Mr Gardner told last Wednesday’s monthly meeting in Ferrybank that trial holes had been dug prior to the project’s commencement “to see what the ground was like”, with that soil then sent to specialists.
“But,” as Mr Gardner told Cllr Fidelis Doherty (FG), “until you actually physically dig up the whole road, you just never know…Mooncoin is on bad soil, very bad soil.”
The town’s name is derived from the ancient Irish name for area which refers to ‘Coyne’s Bog’, which in itself reveals something about the nature of the soil upon which the town stands.
Ian Gardner added: “When you go down 300mm, you’re not really hitting or affecting any service (pipes, cables, etc), but when you go down 900mm, you’re going to hit every service, so that’s where the additional costs came from all, all of which are entirely legitimate.” These additional costs, including the final resurfacing works being carried out by the Council’s crews, are being covered by the National Roads Authority.
The works in Mooncoin, which accounted for approximately two kilometres of the N24, are due to be completed by the end of November.
The end product will mean that the carriageway throughout the town will be standardised to a width of 6.5 metres (21.3 feet), while footpaths on both sides of the N24 have been fully upgraded.
New parking and drop-off bays have also been provided outside Scoil Mhuire Lourdes and Coláiste Cois Siúire.
According to Kilkenny County Council, “average daily traffic travelling along this section of road is in the order of 10,000 vehicles, with 10% (of these) heavy good vehicles.”
The project has also revived local discussion about a possible bypass of the town, in which a re-aligned N24 would take HGVs and considerable levels of traffic out of both Mooncoin and Carrick-on-Suir.
But such a major inter-city road project which has been suggested previously by local Councillors, along with former Waterford Mayor Mary Roche and Tipperary TD Mattie McGrath is, in all likelihood, many years away from materialising.

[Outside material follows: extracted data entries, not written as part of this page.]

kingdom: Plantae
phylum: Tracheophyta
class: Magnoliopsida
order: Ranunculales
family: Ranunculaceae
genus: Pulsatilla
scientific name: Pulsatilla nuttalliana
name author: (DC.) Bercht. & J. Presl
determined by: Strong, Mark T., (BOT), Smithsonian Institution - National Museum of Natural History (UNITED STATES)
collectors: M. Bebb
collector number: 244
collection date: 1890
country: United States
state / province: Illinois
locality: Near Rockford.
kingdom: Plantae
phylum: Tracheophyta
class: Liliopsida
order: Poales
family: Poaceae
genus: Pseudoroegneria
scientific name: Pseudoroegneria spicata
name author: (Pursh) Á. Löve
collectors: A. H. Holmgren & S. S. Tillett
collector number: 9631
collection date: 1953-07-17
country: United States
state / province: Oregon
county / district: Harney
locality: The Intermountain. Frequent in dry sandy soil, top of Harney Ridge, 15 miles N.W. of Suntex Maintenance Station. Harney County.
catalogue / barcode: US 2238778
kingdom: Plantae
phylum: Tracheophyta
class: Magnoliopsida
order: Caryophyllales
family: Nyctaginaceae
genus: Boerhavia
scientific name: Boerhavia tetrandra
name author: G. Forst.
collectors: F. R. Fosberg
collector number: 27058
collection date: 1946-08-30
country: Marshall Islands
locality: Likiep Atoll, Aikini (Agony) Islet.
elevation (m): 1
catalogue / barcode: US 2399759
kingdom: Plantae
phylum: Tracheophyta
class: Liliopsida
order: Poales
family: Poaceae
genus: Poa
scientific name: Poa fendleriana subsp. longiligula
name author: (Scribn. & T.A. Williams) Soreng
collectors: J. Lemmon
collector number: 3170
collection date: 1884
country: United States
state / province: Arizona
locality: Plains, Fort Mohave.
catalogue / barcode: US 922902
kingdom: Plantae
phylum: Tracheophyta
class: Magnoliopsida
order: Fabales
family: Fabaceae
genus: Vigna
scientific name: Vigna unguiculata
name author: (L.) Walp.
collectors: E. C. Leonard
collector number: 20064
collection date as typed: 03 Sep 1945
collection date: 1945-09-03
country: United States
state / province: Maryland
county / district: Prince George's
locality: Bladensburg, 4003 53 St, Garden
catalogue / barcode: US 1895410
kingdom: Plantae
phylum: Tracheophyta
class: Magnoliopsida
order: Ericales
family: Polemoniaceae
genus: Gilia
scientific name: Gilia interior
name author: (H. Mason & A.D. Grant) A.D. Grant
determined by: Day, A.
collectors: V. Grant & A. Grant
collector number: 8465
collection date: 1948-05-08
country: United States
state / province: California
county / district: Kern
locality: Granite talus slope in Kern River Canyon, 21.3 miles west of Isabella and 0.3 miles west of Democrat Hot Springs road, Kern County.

* A fence removed at Coláiste Cois Siúire during the roadworks is the school’s responsibility to re-erect, Ian Gardner confirmed in reply to a question by Cllr Fidelis Doherty. He stated: “They were required to set back their boundary prior to our works commencing, because we facilitated them by putting in a large drop-off and pick-up area, so we gave them the option of a smaller one or a bigger one which would require them to set back their boundary (which they did)…and this was fully explained to their principal. And they were give the same opportunity as we gave to the Boys School, in which they set back their own boundary as well.”